Posts Tagged ‘Immaculate’

IMMACULATE: 3 ½ STARS. “switches from meek and mild to extreme and wild.”

Done correctly, religious horror, no matter the denomination, can provide the most potent form of terror. Rooted in our prima fears, of good versus evil, of the afterlife and the absence of faith, it preys upon our most basic beliefs to scare the hell out of us.

Unfortunately, although set in a convent, “Immaculate,” a new film starring Sydney Sweeney, and now playing in theaters, is more b-movie exploitation than religious horror.

The film sets the stage with a creepy prologue of a young woman’s desperate attempt to escape from a nunnery, only to be held back and meet a terrible fate. Turns out, the convent is like the Hotel California, “You can check-out any time you like, but you can never leave!”
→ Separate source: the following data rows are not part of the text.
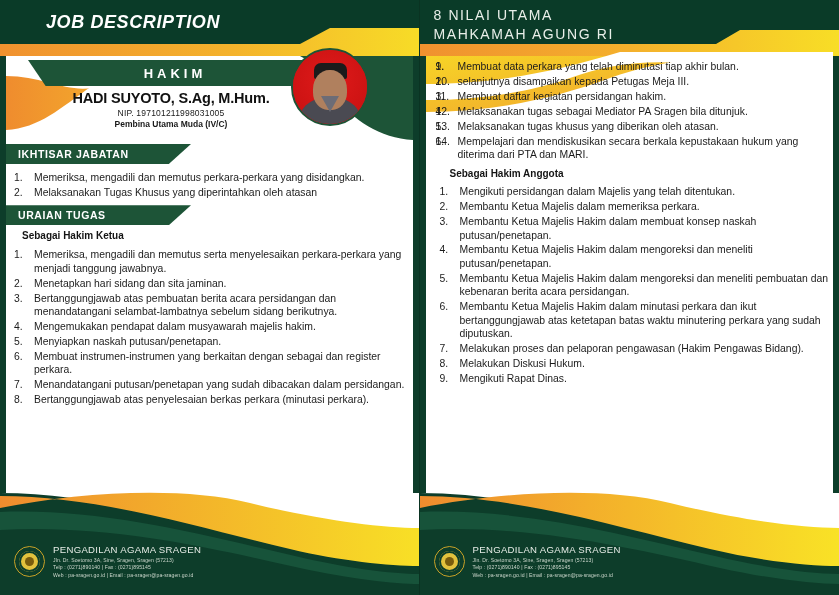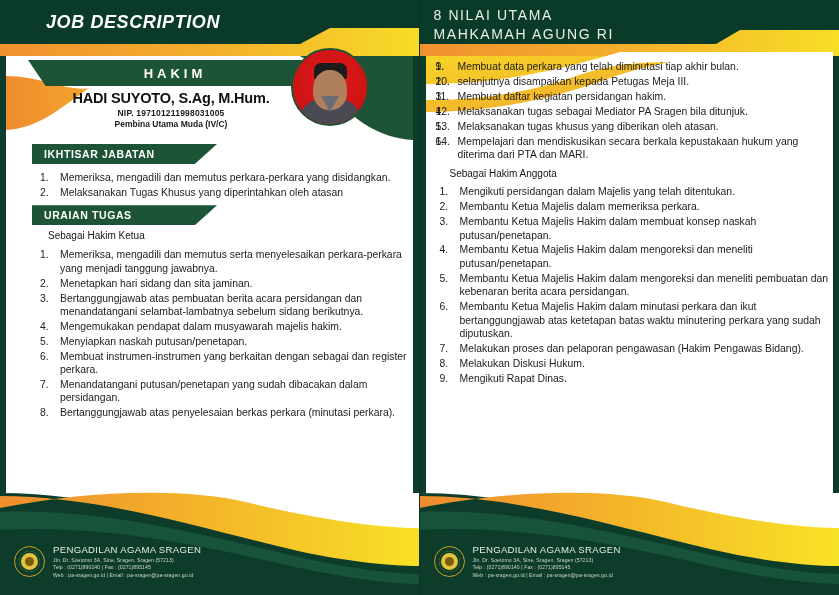--- a/index.html
+++ b/index.html
@@ -91,21 +91,21 @@
   .pname {
     margin-top: 4px;
     font-size: 14.5px;
     font-weight: bold;
     color: #111111;
     letter-spacing: -0.2px;
   }
   .pnip {
     margin-top: 2px;
     font-size: 8.5px;
-    font-weight: bold;
+    font-weight: normal;
     color: #1a1a1a;
     letter-spacing: 0.2px;
   }
   .prank {
     margin-top: 1px;
     font-size: 8.5px;
     font-weight: bold;
     color: #1a1a1a;
   }
 
@@ -172,21 +172,21 @@
     font-weight: bold;
     letter-spacing: 0.6px;
     padding-left: 12px;
   }
 
   
   .content {
     position: absolute;
     z-index: 9;
   }
-  .left .content { left: 12px; top: 144px; width: 407px; padding-left: 20px; }
+  .left .content { left: 6px; top: 144px; width: 407px; }
   .right .content { left: 14px; top: 60px; width: 395px; }
 
   ol.dlist {
     list-style: none;
     counter-reset: li;
     margin: 0; padding: 0;
   }
   ol.dlist > li {
     counter-increment: li;
     position: relative;
@@ -204,21 +204,21 @@
     top: 0;
     width: 17px;
     text-align: left;
     font-size: 10.4px;
   }
   ol.dlist.w2 > li { padding-left: 24px; }
   ol.dlist.w2 > li:before { width: 19px; }
 
   .sublabel {
     font-size: 10px;
-    font-weight: normal;
+    font-weight: bold;
     color: #141414;
     margin: 5px 0 5px 16px;
   }
   .listpad { padding: 7px 8px 0 6px; }
   .listpad2 { padding: 2px 6px 0 2px; }
 
   
   .footer {
     position: absolute;
     left: 0; bottom: 0;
The horrific opening fades into the story of the Michigan born-and-raised Sister Cecilia (Sydney Sweeney). As a child, she survived a near death experience that imbuing her with faith that pointed her toward a life of service in the name of God. “God saved me for a reason,” she says. “But I’m still searching for what that reason is.”

As an adult novitiate nun, her American parish is shuttered for poor attendance and she is relocated to a convent tucked away in the Italian countryside. “I will carry myself with grace,” she says, “because I want nothing more than to be here.” Built in 1632 as a transition home for elder sisters on the fast track to heaven, it is a maze of dimly lit corridors, creaky floors and gothic architecture.

“Suffering is love,” she is told by way of welcome from the Mother Superior (Dora Romano).

After a rocky start, it’s revealed that she is pregnant, despite being a virgin. “How long until they start calling you Mary?” asks the edgy Sister Isabel (Giulia Heathfield Di Renzi). Convinced she is carrying the second coming of Christ, the nuns who once treated her with disdain, now regard her as a miracle.

For Cecilia, however, the situation is anything but miraculous. “Out of all the women in the world,” she asks, “why did He choose me?”

“Immaculate” has the look of a religious horror film, from the convent to the iconography and the stern-faced nuns but underneath its sacred façade is a button-pushing exploitation movie dressed up in a nun’s habit.

Director Michael Mohan starts things off slowly, hanging the horror on jump scares and odd imagery. Mysterious red-faced nuns appear, sowing some sacrilegious shocks, and loud sounds startle from time to time, but despite some icky fingernail trauma and branding, it isn’t until the third act that all hell breaks loose.

Sweet Sister Cecilia, pregnant and finally aware that she is in danger, finally flips the switch from meek and mild to extreme and wild. Her attempts to survive shed all pretences of piety to fully submerge the movie in a blood-soaked climax that is as disturbing as it is memorable. The extreme nature of the final moments showcases Sweeney’s ability to hold the screen, but make absolutely no sense in terms of the character. As an answer to reclaiming her bodily autonomy her behaviour makes some sort of horror movie logic, but her sudden personality shift is so jarring, it’s as if her evil twin suddenly enters the picture and takes over.

At a fast-paced 90 minutes of nunsploitation, “Immaculate” rips along, but only really delivers what fans want in its final, barmy moments.